At present, Ministers have no rights when it comes to maternity, paternity or adoption leave. If a Minister wants to take maternity leave, as the Paymaster General set out, the rules do not allow for them to continue to receive a Government salary along with the person providing their maternity cover. It is right that that should be changed to remove that barrier in a woman’s career. The Bill would end that anomaly and mean that Ministers would not have to face being financially penalised or forced to stand down from their ministerial role to care for a newborn. The changes would bring Ministers into line with most civil servants by providing them with a period of six months’ leave on full pay.
Last year, there was cross-party support for the change that now allows MPs who are new parents to use the proxy voting scheme, so they can spend precious time with their new child. The proposals before us today represent another baby step in what should be an ongoing modernisation of working practices to ensure that women do not get a raw deal at work due to failure to move with the times. It is a shame that it has taken the pregnancy of a member of the Cabinet—happy news though that is—for this Government to realise that improving the workplace rights of expectant parents should be a priority. This change will benefit family life, remove a barrier to career progression, and ensure that having a baby does not come with a financial penalty as well as the sleepless nights that none of us can prevent. However, we need to see far more progress by the Government on this issue to ensure that women and all workers are treated fairly in the workplace, including when they have children.

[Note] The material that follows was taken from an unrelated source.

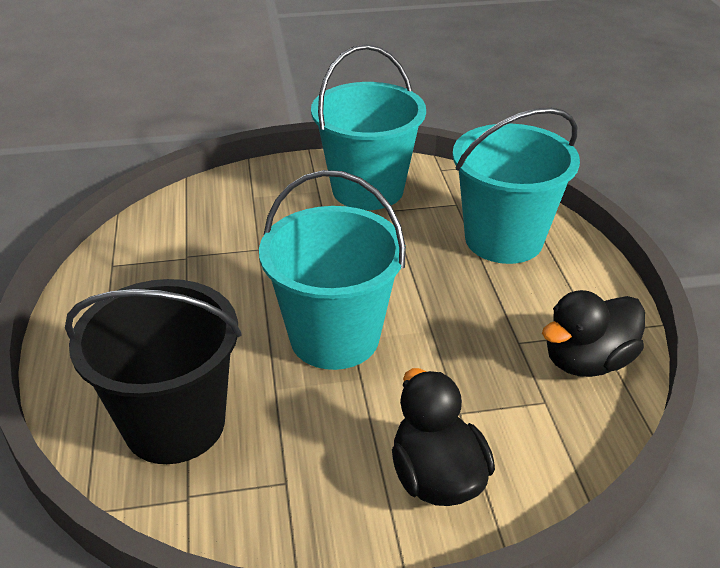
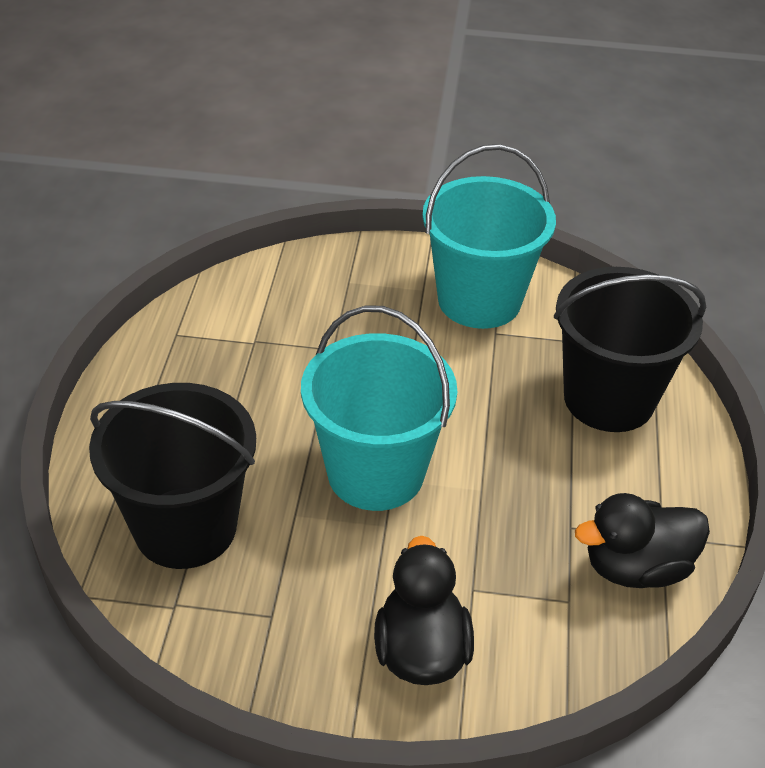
camera: 15 degrees right, 5 degrees up
(503, 239) = (609, 399): turquoise bucket -> black bucket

We are behind the times when it comes to adopting modern, family-friendly working practices in Parliament and in Government, and change is long overdue. I ask the Minister to make a firm commitment to review and explore, as a matter of urgency, further potential reforms that can be made with cross-party support to ensure that this “mother of Parliaments” is a Parliament that genuinely welcomes mothers. This should be the start, not the end of a journey by this Government to deliver more employment rights and to give workers in all workplaces and in all jobs the protection and support they need and deserve.